A investigação, conduzida pelo National Jewish Health e pelo Serviço Geológico dos Estados Unidos, encontrou elevados níveis de sílica e outras partículas nos pulmões das tropas que serviram no Iraque, Afeganistão, Qatar, Kuwait e outros locais do sudoeste asiático.

As descobertas apontaram para a contaminação do ar, não apenas por queimadas usadas para descartar resíduos militares, mas também por tempestades de areia e gases de escapamento de veículos, que criaram condições tóxicas, independentemente das missões realizadas.

“As operações militares geram riscos aéreos, não apenas no trabalho, mas também durante as atividades de lazer e o sono, devido às realidades ambientais de muitos locais de implantação”, escreveram os investigadores.

Os legisladores já reconheceram as condições perigosas generalizadas para as tropas que serviram durante as guerras do Iraque e do Afeganistão.

Na Lei PACT de 2022 – legislação concebida para expandir significativamente o número de condições de exposição tóxica pelas quais os veteranos podem receber compensação por invalidez – presumiu-se que todas as tropas que serviram nessas regiões enfrentaram condições atmosféricas potencialmente tóxicas e foram tornadas elegíveis para o correspondente benefícios.

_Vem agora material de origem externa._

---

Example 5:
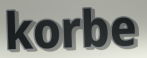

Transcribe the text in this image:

korbe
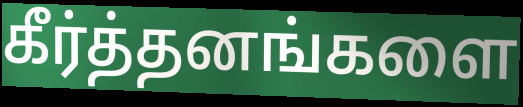
கீர்த்தனங்களை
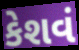
કેશવં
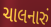
ચાલનારું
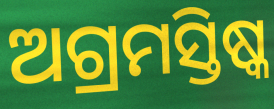
ଅଗ୍ରମସ୍ତିଷ୍କ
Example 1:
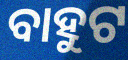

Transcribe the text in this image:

ବାହୁଟ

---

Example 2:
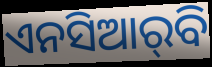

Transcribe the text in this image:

ଏନସିଆର୍‌ବି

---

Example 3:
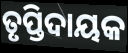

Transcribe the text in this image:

ତୃପ୍ତିଦାୟକ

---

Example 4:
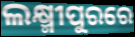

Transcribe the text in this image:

ଲକ୍ଷ୍ମୀପୁରରେ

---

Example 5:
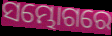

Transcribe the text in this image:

ସମ୍ଭୋଗରେ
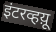
इंटरव्हय़ू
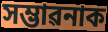
সম্ভাৱনাক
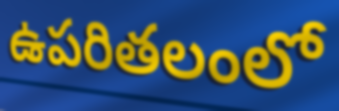
ఉపరితలంలో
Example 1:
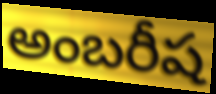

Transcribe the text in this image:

అంబరీష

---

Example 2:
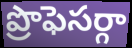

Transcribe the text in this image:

ప్రొఫెసర్గా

Mas os investigadores disseram que as novas descobertas mostram que as tropas destacadas, que podem ter assumido que evitaram a pior poluição atmosférica, provavelmente ainda estavam expostas a níveis anormalmente elevados de partículas, independentemente do seu trabalho.

“Dentro da população mobilizadora, aqueles que tinham empregos de combate tinham uma carga total de partículas mais elevada, embora a diferença não fosse estatisticamente significativa”, afirmou o relatório.

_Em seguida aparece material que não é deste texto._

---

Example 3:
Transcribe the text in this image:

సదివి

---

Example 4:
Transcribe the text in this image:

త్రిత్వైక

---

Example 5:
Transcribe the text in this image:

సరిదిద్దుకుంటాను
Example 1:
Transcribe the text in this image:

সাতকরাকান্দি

Amostras de pulmão de militares testados encontraram vestígios de metais tóxicos vaporizados e outros itens perigosos, bem acima dos de pessoal não destacado. Os pesquisadores disseram que as descobertas apontam para a necessidade de um estudo mais cuidadoso da qualidade do ar para futuras implantações, a fim de reduzir possíveis riscos à saúde.

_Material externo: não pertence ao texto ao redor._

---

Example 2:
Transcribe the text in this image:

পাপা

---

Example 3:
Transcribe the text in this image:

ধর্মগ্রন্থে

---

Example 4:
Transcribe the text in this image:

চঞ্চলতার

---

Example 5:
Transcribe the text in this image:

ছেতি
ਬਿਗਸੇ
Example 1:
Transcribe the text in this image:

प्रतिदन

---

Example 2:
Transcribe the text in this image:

O relatório completo foi publicado no Jornal Internacional de Pesquisa Ambiental e Saúde Pública.

Leo cobre o Congresso, Assuntos de Veteranos e a Casa Branca em Tempos Militares. Ele cobre Washington, DC desde 2004, com foco nas políticas para militares e veteranos. Seu trabalho recebeu inúmeras homenagens, incluindo o prêmio Polk em 2009, o prêmio National Headliner em 2010, o prêmio IAVA Leadership in Journalism e o prêmio VFW News Media.